§ **SELECTED EXTRACT**:
Chapter 272: LOBFrame Benchmark Trading
Chapter 272: LOBFrame Benchmark Trading
1. Introduction - LOBFrame: A Unified Benchmarking Framework for LOB Prediction
The Limit Order Book (LOB) is the fundamental data structure in modern electronic markets. It records all outstanding buy and sell orders at various price levels, providing a granular view of market supply and demand. Predicting the future state of the LOB — specifically the direction of mid-price movement — has become a central research problem in quantitative finance and machine learning.
However, the field has long suffered from a fragmentation problem. Different research groups use different datasets, different preprocessing pipelines, different evaluation protocols, and different train/test splits. This makes it nearly impossible to perform fair, apples-to-apples comparisons between models. A model that appears to outperform on one benchmark may underperform on another simply due to differences in data normalization or evaluation methodology.
LOBFrame addresses this problem by providing a unified benchmarking framework for LOB-based prediction tasks. Inspired by standardized benchmarks in computer vision (ImageNet) and natural language processing (GLUE), LOBFrame establishes:
- Standardized data pipelines with consistent normalization and feature engineering
- Unified evaluation metrics that capture multiple aspects of prediction quality
- Reference implementations of baseline models (LSTM, CNN, Transformer)

§ **PROMPT 1**:
According to the LOBFrame chapter, which baseline models does the framework provide reference implementations for?

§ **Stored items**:
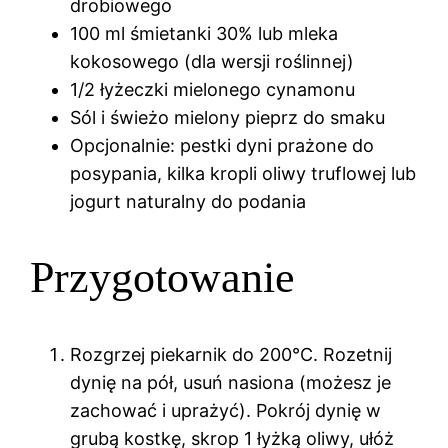
drobiowego
100 ml śmietanki 30% lub mleka
kokosowego (dla wersji roślinnej)
1/2 łyżeczki mielonego cynamonu
Sól i świeżo mielony pieprz do smaku
Opcjonalnie: pestki dyni prażone do
posypania, kilka kropli oliwy truflowej lub
jogurt naturalny do podania
Przygotowanie
Rozgrzej piekarnik do 200°C. Rozetnij
dynię na pół, usuń nasiona (możesz je
zachować i uprażyć). Pokrój dynię w
grubą kostkę, skrop 1 łyżką oliwy, ułóż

§ **PROMPT 2**:
Reproduce the listing from its first line through the line holding "Przygotowanie", including both of these lines, and leave the pictures out.

§ **YOUR RESPONSE 1**:
LSTM, CNN, and Transformer.

§ **YOUR RESPONSE 2**:
drobiowego
100 ml śmietanki 30% lub mleka
kokosowego (dla wersji roślinnej)
1/2 łyżeczki mielonego cynamonu
Sól i świeżo mielony pieprz do smaku
Opcjonalnie: pestki dyni prażone do
posypania, kilka kropli oliwy truflowej lub
jogurt naturalny do podania
Przygotowanie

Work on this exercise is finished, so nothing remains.